Monroe woman celebrates 100th birthday




 
By Polly Keary, Editor
Rosella Roff wasn't planning on much of a fuss for her birthday.
But her friends and family had other ideas.
After all, it wasn't just any birthday.
On Friday, July 26, Rosella turned 100. And about 70 friends and family members, some from as far as Hawaii, gathered at Merrill Gardens to sing "Happy Birthday," eat cake, and wish Roff well.
Until about three weeks ago, Roff would have been sitting in the room with them. But recently her health took a turn for the worse, so she listened in from her bed as her guests sang to her over the intercom.
Family members and friends then started trooping up to her room, a few at a time, to visit and give her gifts.
The first gift came from Merrill Gardens; a plaque bearing Roff's picture on one side and some of the highlights of her life on the other.
According to the story on the plaque, she was born in Lima, Ohio in 1913, and worked on the family farm while going to school, where she enjoyed basketball and tennis. Her father drove what was termed a "school bus," a horse-drawn wagon with a stove built into the floor to keep the kids warm on cold winter days.
She was a good student and went on to earn her bachelor's and master's degrees in education at Ohio State University.
In her 20s, she sold Liberty Bonds to support the troops during World War II, and the work she did during the war brought her to Seattle, where she worked at Boeing as an inspector during the war. After the war she became a teacher, which she did for many years before taking the job as principal of Highline Elementary School in Seattle.
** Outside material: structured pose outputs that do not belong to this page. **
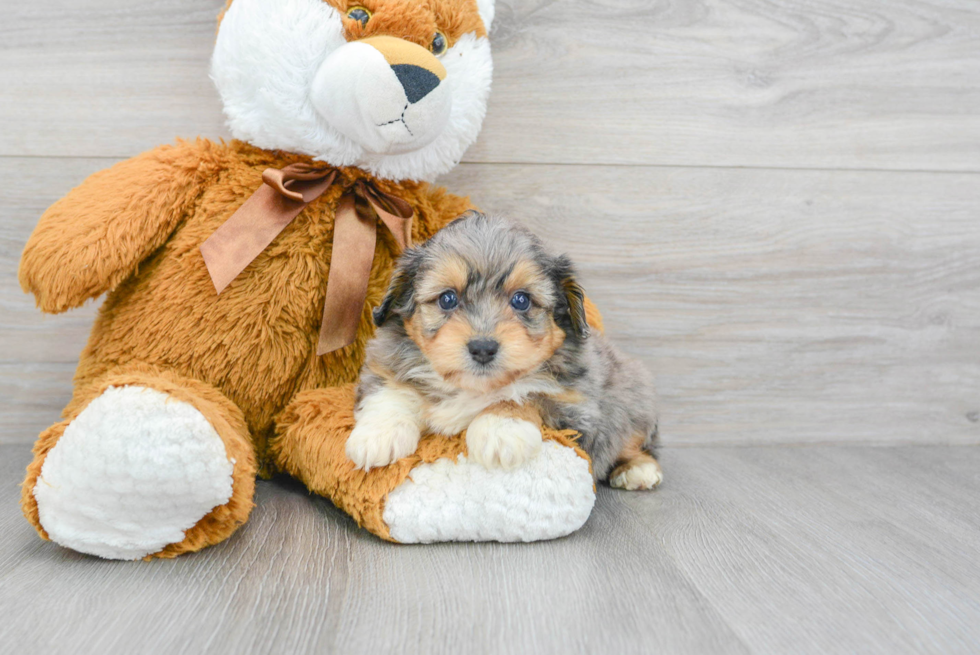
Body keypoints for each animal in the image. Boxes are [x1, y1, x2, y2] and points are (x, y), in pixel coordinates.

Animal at [348, 213, 664, 490]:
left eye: (521, 300)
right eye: (448, 299)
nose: (483, 348)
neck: (474, 388)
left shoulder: (578, 408)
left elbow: (528, 393)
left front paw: (500, 430)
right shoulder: (386, 361)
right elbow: (392, 390)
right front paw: (377, 435)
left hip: (635, 398)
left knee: (636, 443)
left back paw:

She met and married Frank Roff, who owned a butcher shop in Seattle, and who had a lot of family in the Monroe area.
To include all the highlights of Roff's achievements would have required a much larger plaque.
She first went into business as a young girl, when her mother gave her a patch of garden to work, and she grew and sold vegetables from it.
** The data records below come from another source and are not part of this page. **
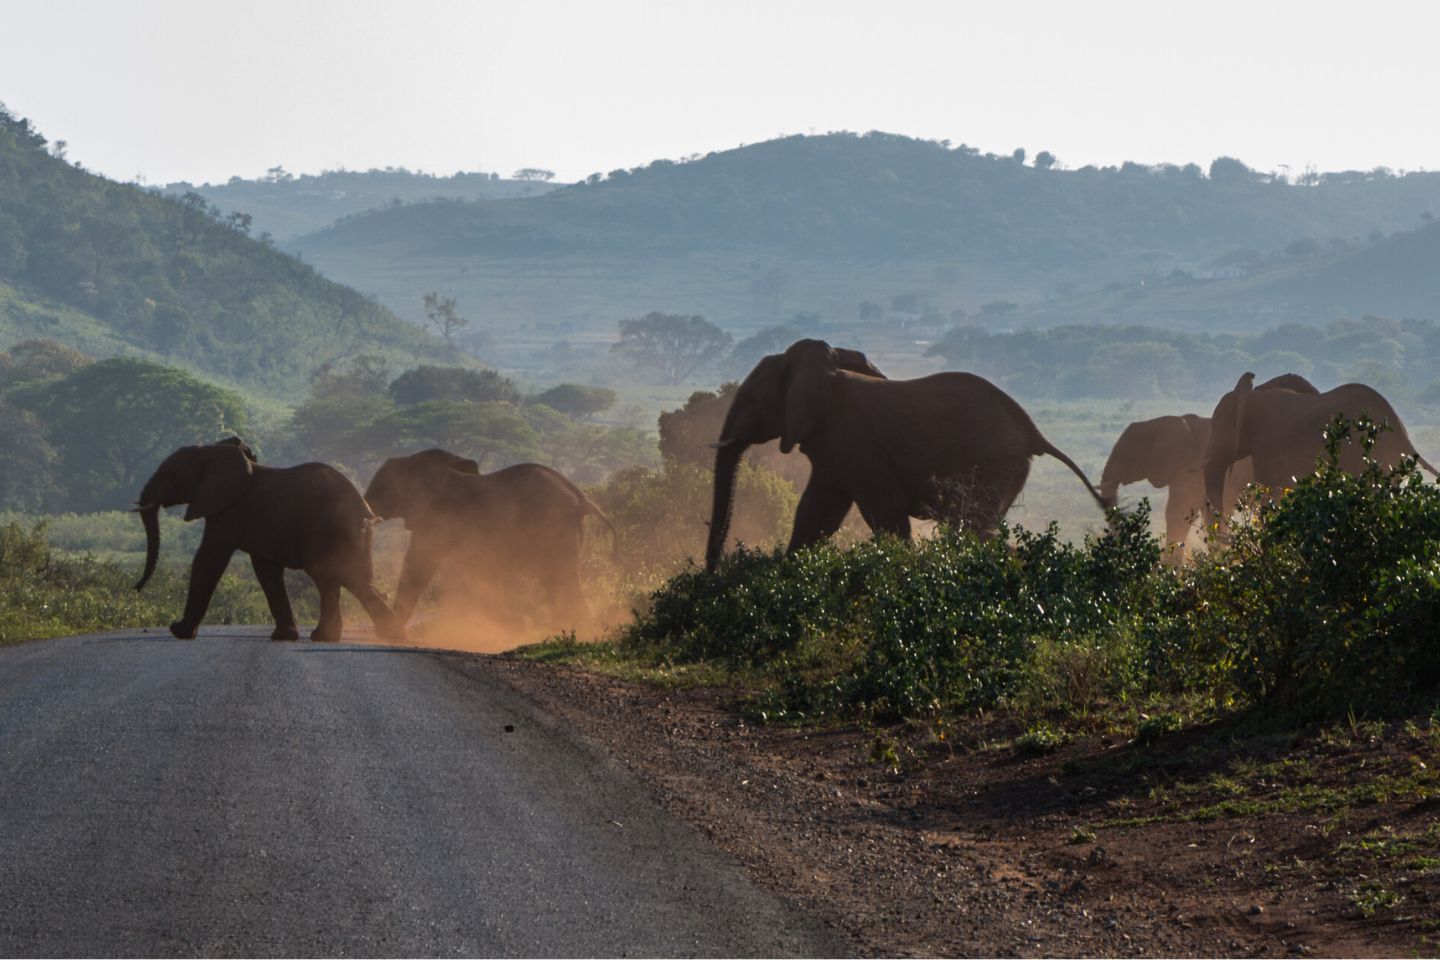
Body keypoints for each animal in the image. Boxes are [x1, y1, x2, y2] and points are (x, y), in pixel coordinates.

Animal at [133, 443, 406, 644]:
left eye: (172, 475)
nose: (136, 588)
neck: (212, 451)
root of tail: (364, 511)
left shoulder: (228, 511)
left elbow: (209, 560)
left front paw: (178, 631)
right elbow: (267, 571)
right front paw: (284, 637)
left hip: (327, 530)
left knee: (329, 576)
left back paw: (325, 637)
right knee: (354, 578)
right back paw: (392, 633)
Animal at [362, 451, 616, 639]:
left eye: (382, 489)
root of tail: (581, 499)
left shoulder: (438, 520)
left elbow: (419, 564)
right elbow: (480, 578)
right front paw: (519, 625)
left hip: (553, 530)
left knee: (562, 580)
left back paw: (577, 631)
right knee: (558, 582)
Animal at [705, 338, 1100, 569]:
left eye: (752, 398)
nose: (713, 570)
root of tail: (1034, 433)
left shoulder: (857, 443)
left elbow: (885, 511)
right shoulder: (834, 453)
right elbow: (815, 513)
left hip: (994, 463)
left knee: (970, 527)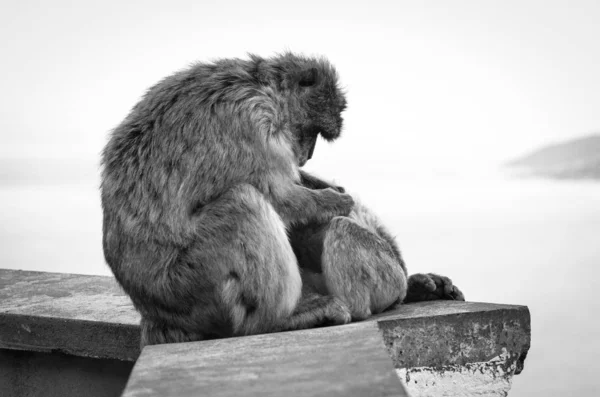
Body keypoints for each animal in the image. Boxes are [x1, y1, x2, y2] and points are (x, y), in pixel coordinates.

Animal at [101, 53, 358, 346]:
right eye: (312, 132)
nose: (307, 156)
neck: (263, 86)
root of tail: (157, 314)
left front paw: (327, 185)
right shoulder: (252, 120)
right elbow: (279, 196)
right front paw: (335, 201)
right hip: (193, 282)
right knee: (243, 202)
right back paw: (278, 320)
In later years, she opened a dress shop with a friend, and she and her husband successfully speculated in real estate.
"They invested in property, subdivided them and sold them off and made a good retirement income," said grandson Frank Roff. "They had nice pieces of land on the coast and on the Columbia, and she got her real estate license once."
After her husband passed away, Roff bought a property in Monroe and moved onto it about 10-15 years ago.
She remained independent for a very long time, and her loved ones used to wince at the sight of her driving her car at a painfully slow pace down the highway.
"I used to live on Highway 2 and I would be in the yard, and I could see down the highway, and there would be traffic, and then there would be a break and then I could see a long line of cars coming behind her. She was going to Snohomish at 39 miles an hour," said one man who, though not related, is considered an honorary grandson of Roff's.
She got her license renewed at the age of 97.
Roff was very active in her church and her homeowners' association, and when she moved into Merrill Gardens, she was active there, too, serving as president of the Resident Council.
As she rested in bed and greeted her well-wishers, she smiled at the plaque and the fuss, too.
"Everyone wanted to have a party," she said.
The celebration was important, said Lisa Caldwell, Community Relations Director at Merrill Gardens.
The reason why was emblazoned in the last lines on the plaque she presented to Roff.
"It is an honor to recognize such a tremendous individual who has met the challenges of life, overcome obstacles along the way, and has managed to accomplish so much," the plaque said.